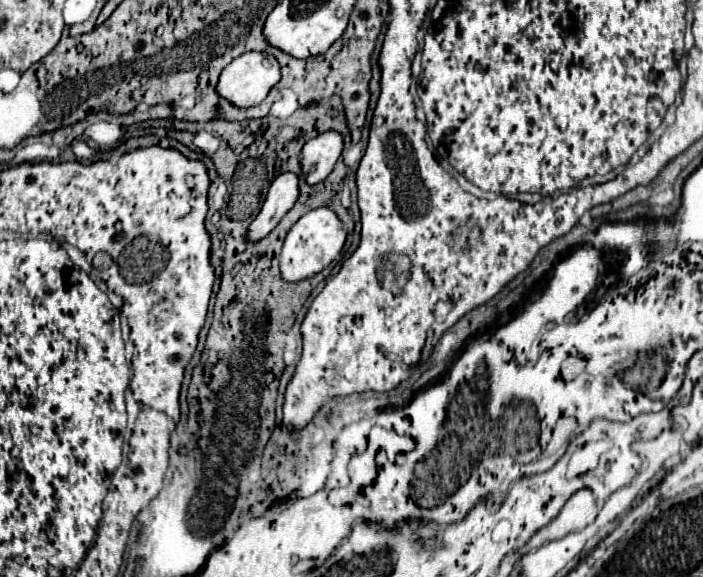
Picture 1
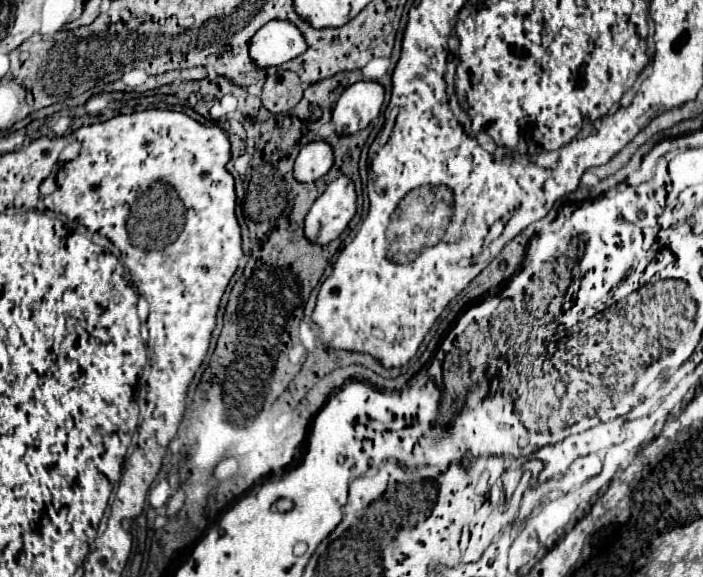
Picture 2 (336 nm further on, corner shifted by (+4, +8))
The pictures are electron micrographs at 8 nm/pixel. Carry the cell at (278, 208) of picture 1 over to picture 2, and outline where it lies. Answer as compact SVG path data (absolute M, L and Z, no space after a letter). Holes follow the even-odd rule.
M323 140L309 142L307 146L301 148L295 160L295 178L307 184L327 174L331 166L333 166L333 148Z

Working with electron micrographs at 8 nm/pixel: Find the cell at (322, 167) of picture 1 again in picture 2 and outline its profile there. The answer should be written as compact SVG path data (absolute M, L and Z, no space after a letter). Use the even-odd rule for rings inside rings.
M355 82L351 84L335 104L333 124L337 134L355 134L369 126L379 116L385 100L385 88L379 82Z

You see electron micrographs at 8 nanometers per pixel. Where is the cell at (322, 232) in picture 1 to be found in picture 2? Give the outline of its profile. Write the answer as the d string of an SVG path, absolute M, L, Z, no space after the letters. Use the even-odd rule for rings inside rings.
M339 176L315 200L307 218L305 234L313 244L329 244L339 238L357 210L355 184L349 176Z

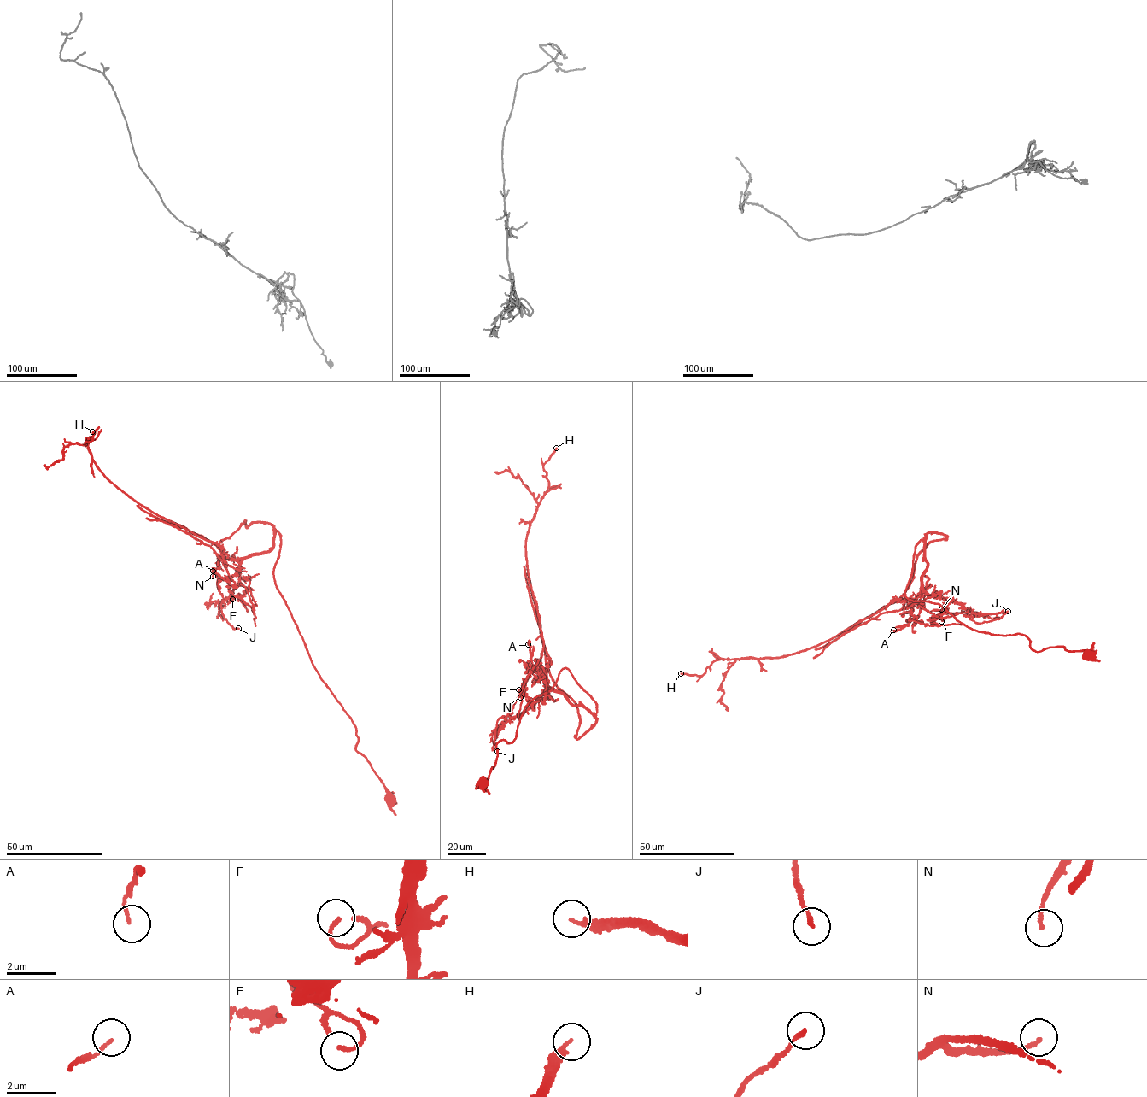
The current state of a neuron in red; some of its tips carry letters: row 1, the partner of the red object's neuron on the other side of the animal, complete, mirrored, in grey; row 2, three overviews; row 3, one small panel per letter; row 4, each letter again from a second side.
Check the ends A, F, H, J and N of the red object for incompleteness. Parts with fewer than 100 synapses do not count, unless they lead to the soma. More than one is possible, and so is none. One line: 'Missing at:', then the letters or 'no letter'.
Missing at: no letter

TASK DESCRIPTION:
Excluding the pictures, transcribe each entry above word for word.

ANSWER SPACE:
Picture 1
Picture 2 (336 nm further on, corner shifted by (+4, +8))
The pictures are electron micrographs at 8 nm/pixel. Carry the cell at (278, 208) of picture 1 over to picture 2, and outline where it lies. Answer as compact SVG path data (absolute M, L and Z, no space after a letter). Holes follow the even-odd rule.
M323 140L309 142L307 146L301 148L295 160L295 178L307 184L327 174L331 166L333 166L333 148Z

Working with electron micrographs at 8 nm/pixel: Find the cell at (322, 167) of picture 1 again in picture 2 and outline its profile there. The answer should be written as compact SVG path data (absolute M, L and Z, no space after a letter). Use the even-odd rule for rings inside rings.
M355 82L351 84L335 104L333 124L337 134L355 134L369 126L379 116L385 100L385 88L379 82Z

You see electron micrographs at 8 nanometers per pixel. Where is the cell at (322, 232) in picture 1 to be found in picture 2? Give the outline of its profile. Write the answer as the d string of an SVG path, absolute M, L, Z, no space after the letters. Use the even-odd rule for rings inside rings.
M339 176L315 200L307 218L305 234L313 244L329 244L339 238L357 210L355 184L349 176Z

The current state of a neuron in red; some of its tips carry letters: row 1, the partner of the red object's neuron on the other side of the animal, complete, mirrored, in grey; row 2, three overviews; row 3, one small panel per letter; row 4, each letter again from a second side.
Check the ends A, F, H, J and N of the red object for incompleteness. Parts with fewer than 100 synapses do not count, unless they lead to the soma. More than one is possible, and so is none. One line: 'Missing at:', then the letters or 'no letter'.
Missing at: no letter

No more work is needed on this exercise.